Describe what it felt like holding your child for the first time?
At 1:50 p.m. on a Saturday afternoon, the 10th of March 2007 to be exact, my life changed forever. That sunny day in March, Trey Amani Samuels was born in New York Presbyterian Hospital’s Greenberg Pavilion making me a father for the first time.
As they cleaned the blood off of Trey (that was one of the names I wrote down so many years ago) and he weighed in at just below seven pounds, it was time to make good on the promise to myself. “Here he is,” said a nurse holding the smallest, precious pink-colored package. We had come face to face with our boy staring back at us with what seemed to be jet black eyes. He looked like an alien to me at that moment. Just as swiftly as he appeared, he was gone; off to get cleaned up. I looked back at Tracy-Ann still feeling the shock of officially becoming a father.
“Dad, get over here,” called one of the nurses.
I immediately jumped up, believing that I was to remain behind the curtain the entire time. I saw two nurses, one with glasses and another without (it was the only way I could differentiate between the two as they both had on all white from head to toe), bringing Trey to a table next to the scale.

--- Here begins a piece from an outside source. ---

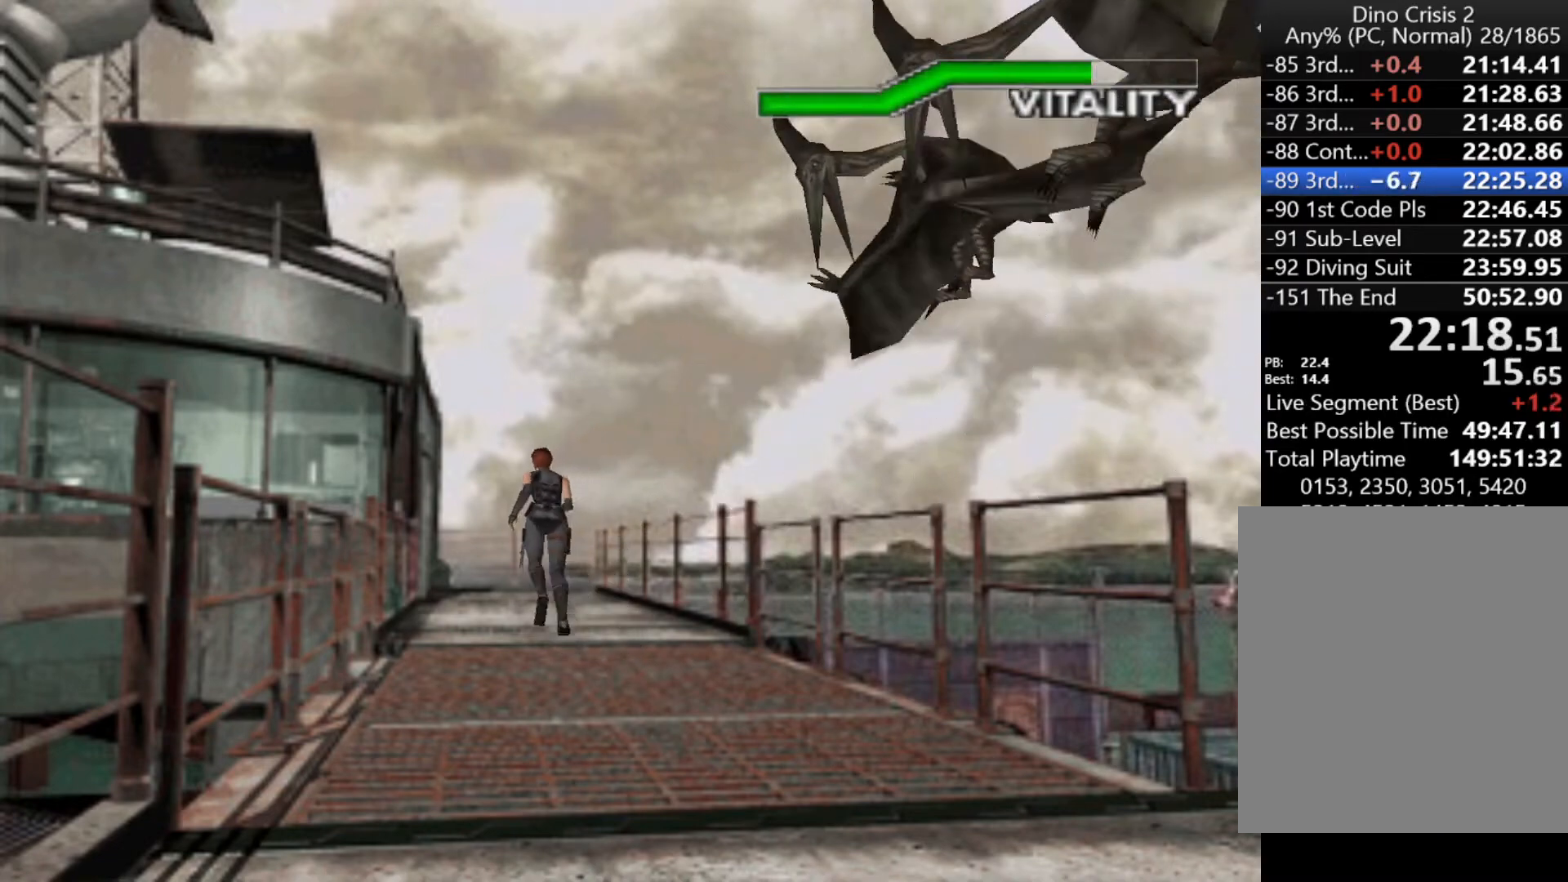
{"keys": ["action", "up"], "events": [[167, "right", "down"], [267, "right", "up"]]}
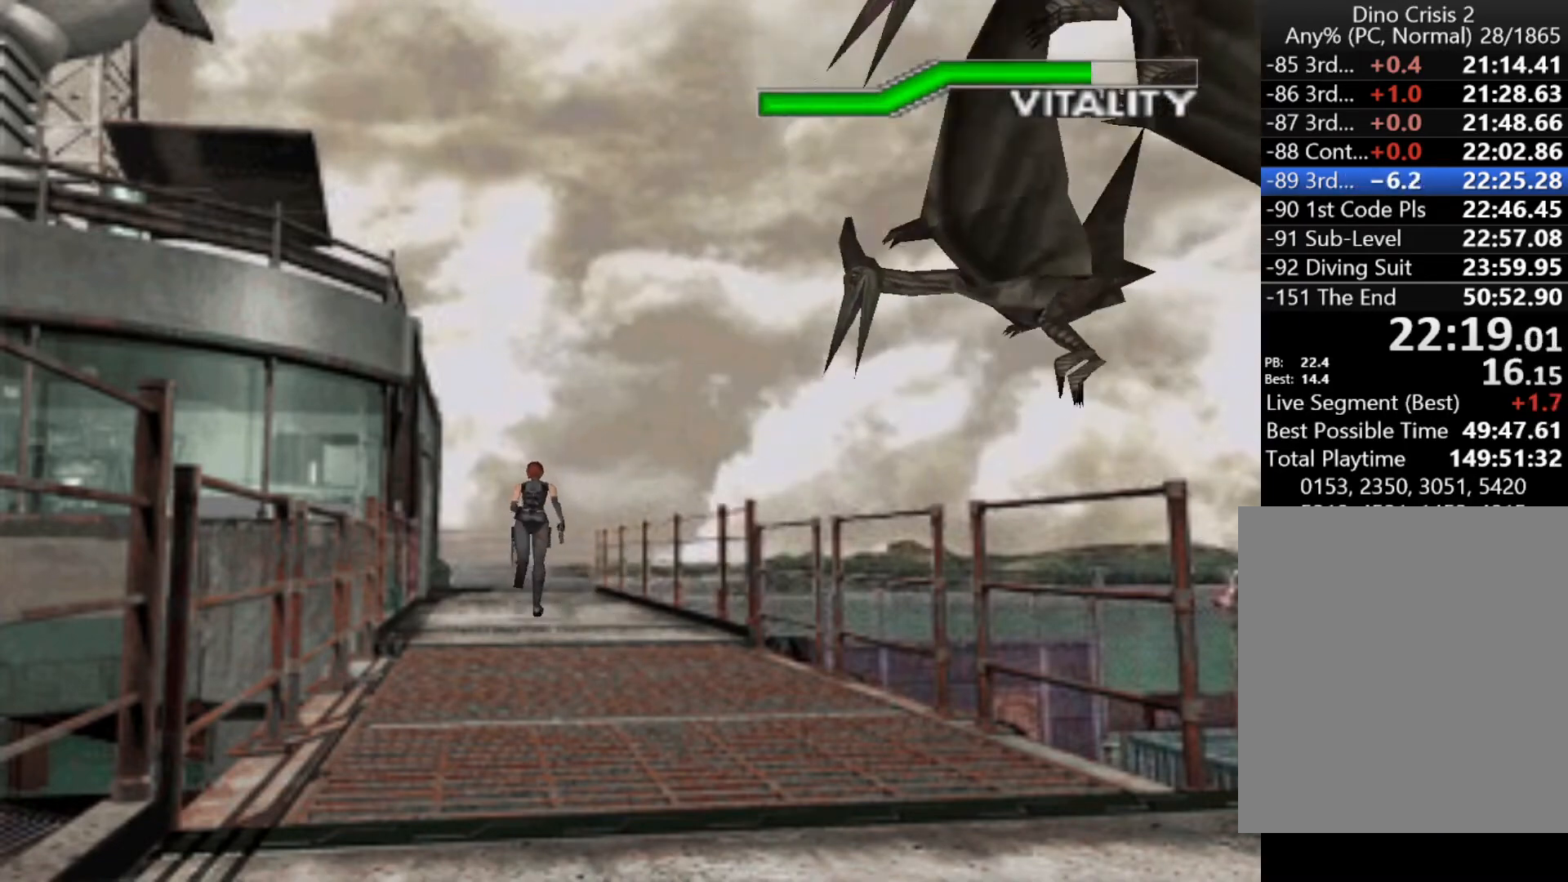
{"keys": ["action", "up"], "events": []}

“Where’s your camera?” the nurse without glasses quipped. “You gotta be on the ball, dad. This is the time to take pictures.”
Indeed the shutterbug had put his camera away believing I could not take pictures in the delivery room. I don’t know why I thought that, seeing so many shows where proud fathers videotape the birth of their children. Given the go-ahead to take pictures I immediately pulled out my digital camera and, with the record function, captured Trey’s first real cry. I was emotional, though I did not shed tears. My voice cracked as I whispered his given name out. Once I held my son for the first time I fell in love with him even more. When it was time for Trey to go to the nursery I made excuses to go and look at him. Every cry I heard reminded me of his. I never went to the bathroom so many times.
Do you have any advice for fathers who are expecting for the first time?
Embrace the moment. Take pictures and get involved in every aspect from the ultrasound appointments, doctor visits, baby shower gift selection. It is a time never to be forgotten.